_Provided records_
>>>

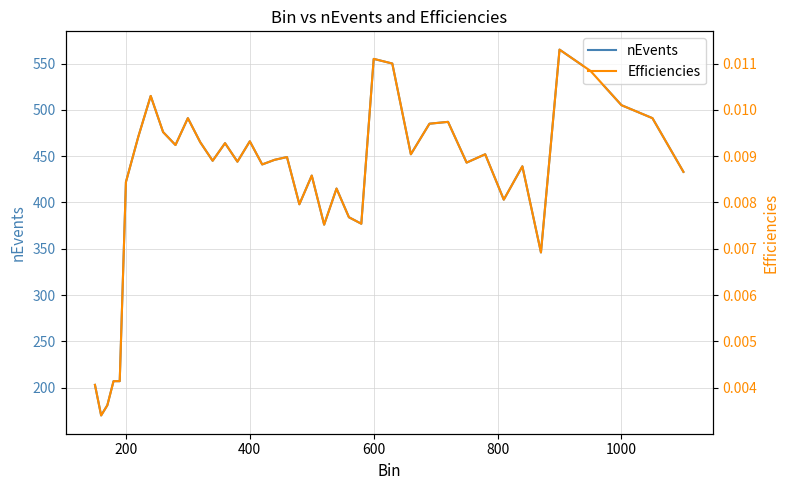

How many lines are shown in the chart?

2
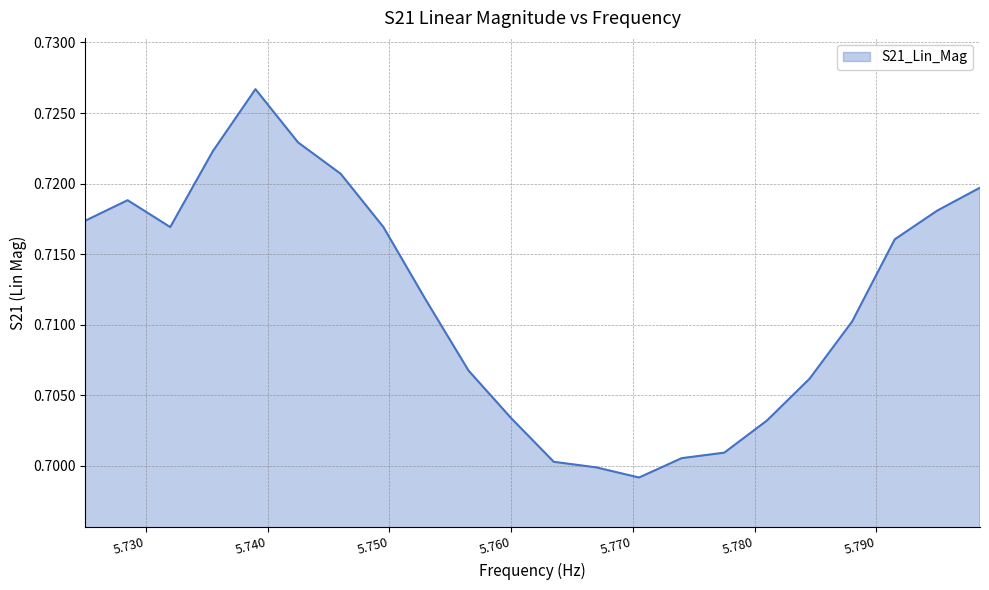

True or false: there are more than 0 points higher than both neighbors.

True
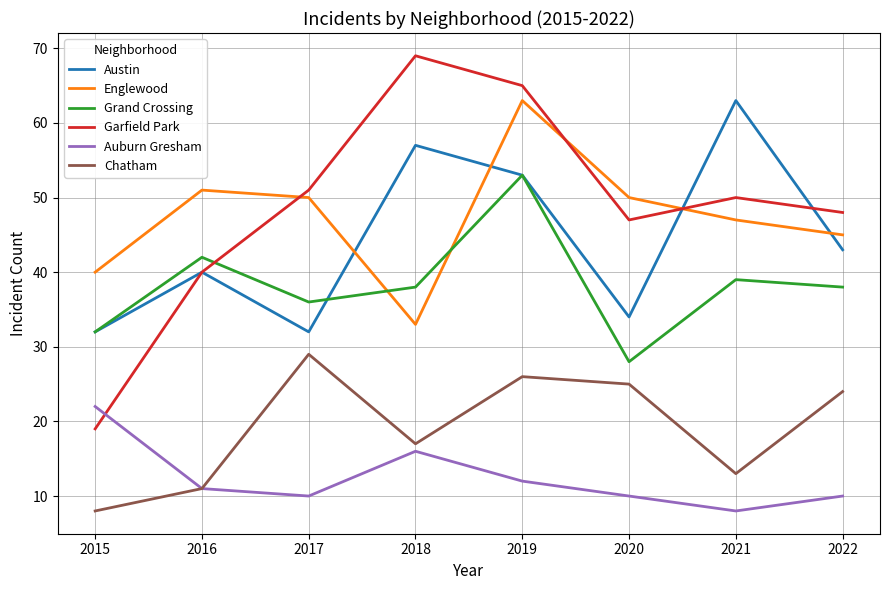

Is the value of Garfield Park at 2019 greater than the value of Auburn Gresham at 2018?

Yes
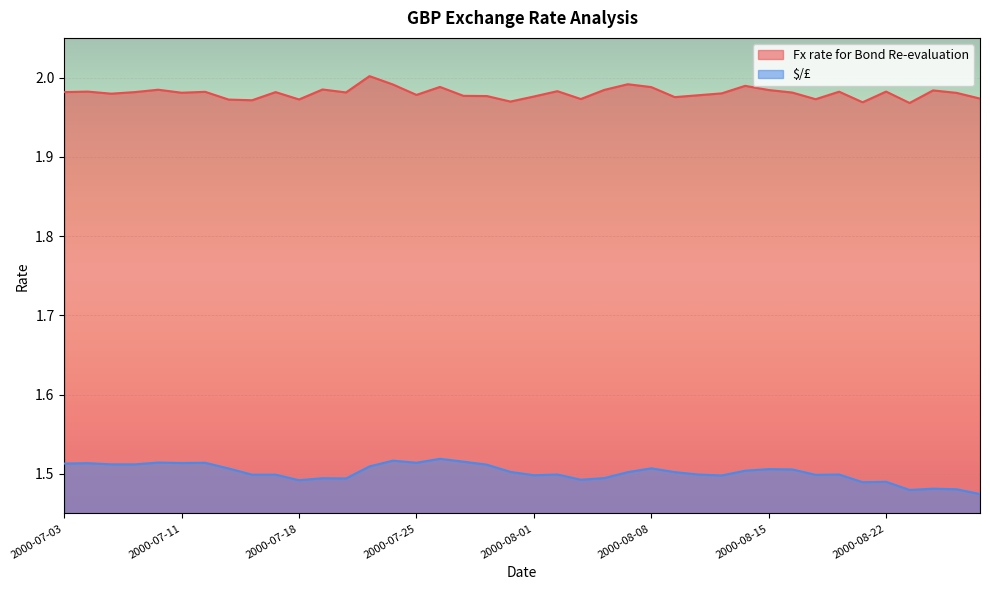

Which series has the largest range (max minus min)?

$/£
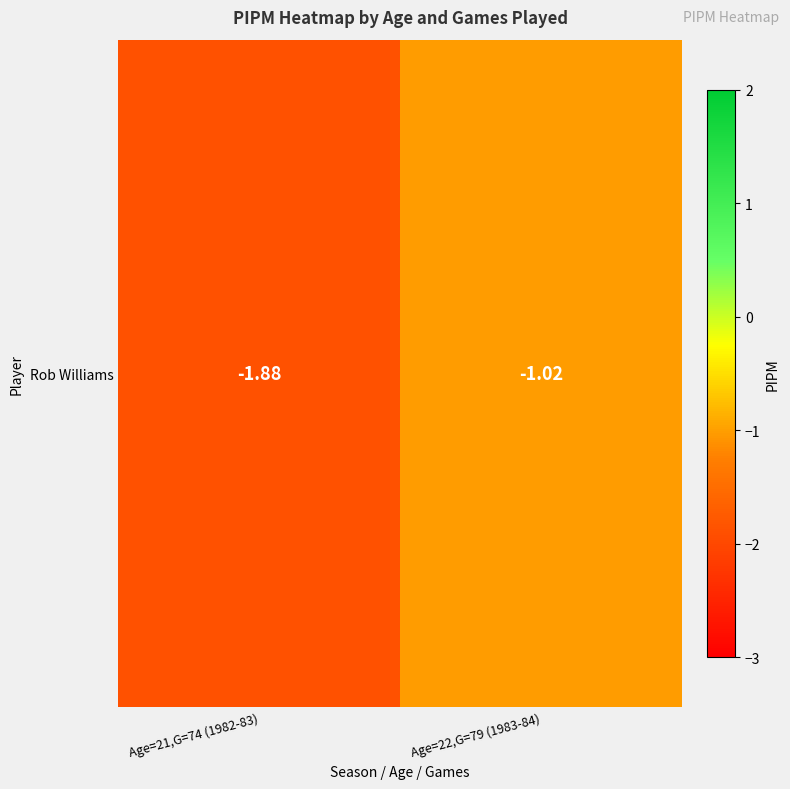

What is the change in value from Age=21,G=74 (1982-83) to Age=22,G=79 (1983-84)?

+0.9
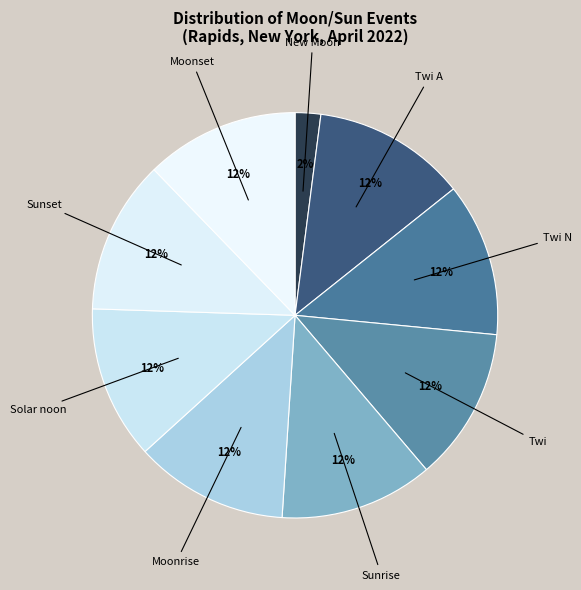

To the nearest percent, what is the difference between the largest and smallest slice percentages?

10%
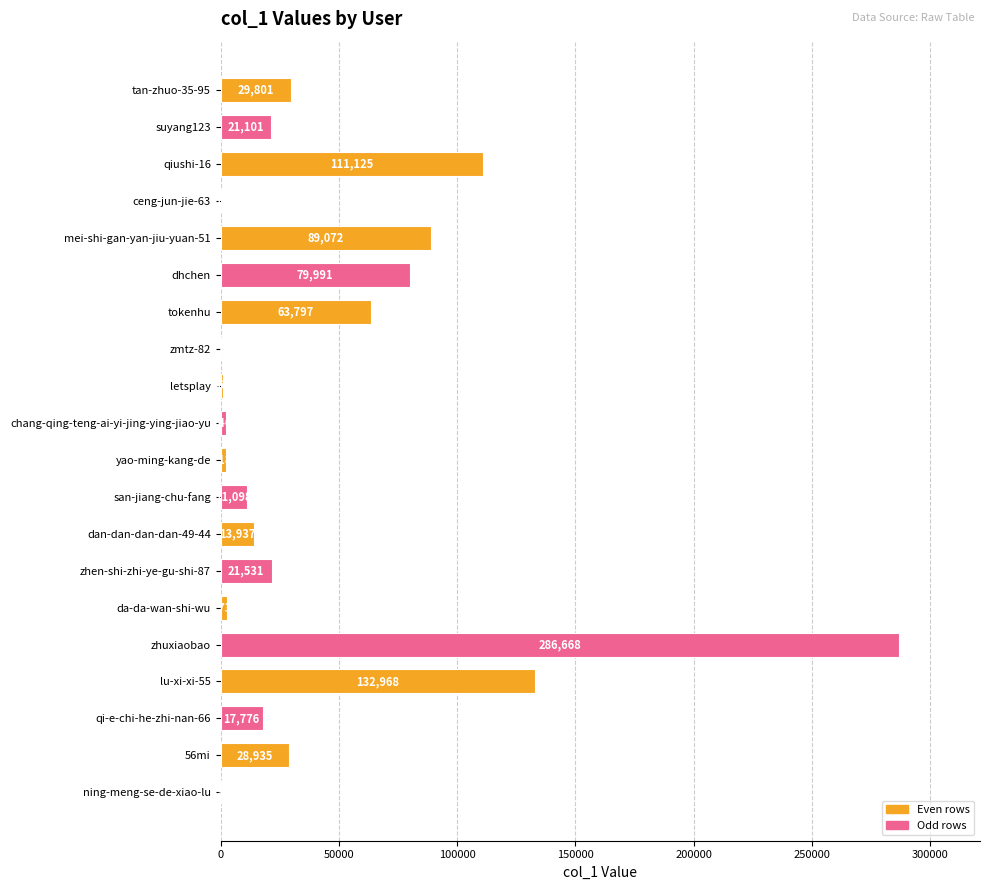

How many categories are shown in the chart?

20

<<<
>>>

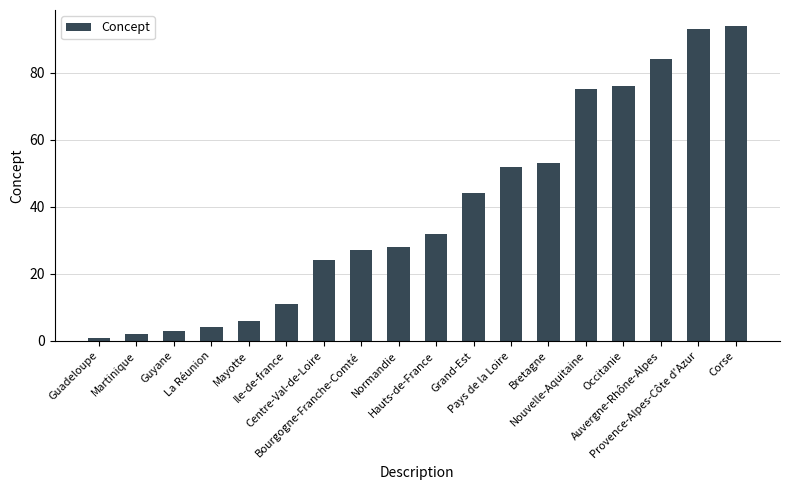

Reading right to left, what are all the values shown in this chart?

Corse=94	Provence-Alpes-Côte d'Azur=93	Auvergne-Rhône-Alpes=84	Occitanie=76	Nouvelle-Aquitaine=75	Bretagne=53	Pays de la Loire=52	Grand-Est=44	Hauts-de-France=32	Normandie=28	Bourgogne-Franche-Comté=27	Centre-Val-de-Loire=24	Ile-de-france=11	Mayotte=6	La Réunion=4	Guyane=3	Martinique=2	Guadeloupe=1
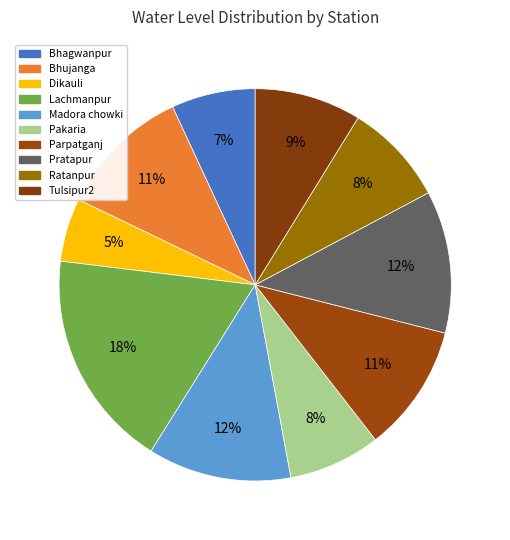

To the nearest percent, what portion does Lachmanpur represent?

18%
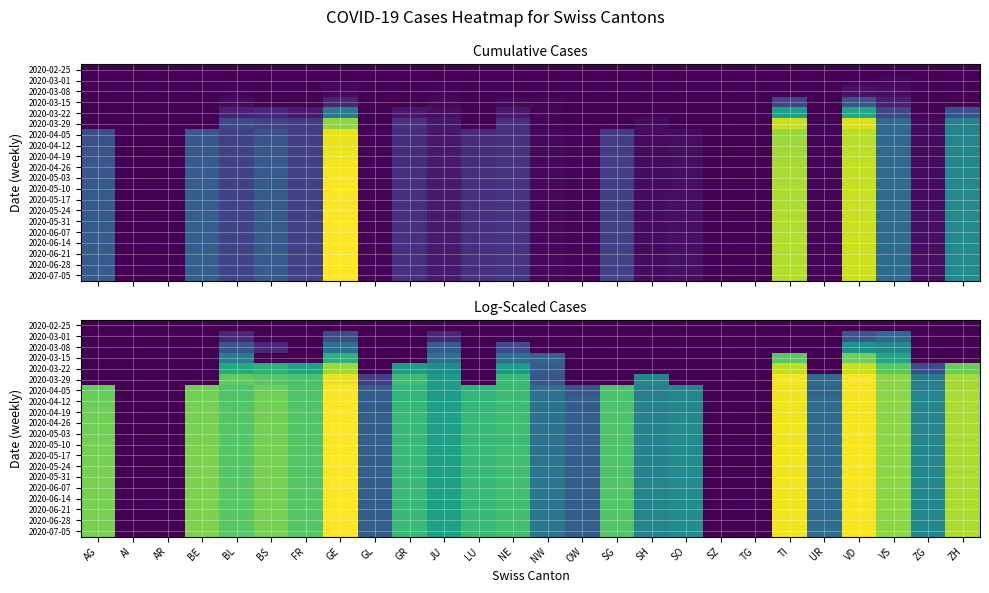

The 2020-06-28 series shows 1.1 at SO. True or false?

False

<<<

_To-do item_
Copy out word for word every line of the records from the one holding "How many lines are shown in the chart?" through the one holding "How many categories are shown in the chart?", both included, omitting the pictures.

_Solution for this problem_
How many lines are shown in the chart?

2

True or false: there are more than 0 points higher than both neighbors.

True

Is the value of Garfield Park at 2019 greater than the value of Auburn Gresham at 2018?

Yes

Which series has the largest range (max minus min)?

$/£

What is the change in value from Age=21,G=74 (1982-83) to Age=22,G=79 (1983-84)?

+0.9

To the nearest percent, what is the difference between the largest and smallest slice percentages?

10%

How many categories are shown in the chart?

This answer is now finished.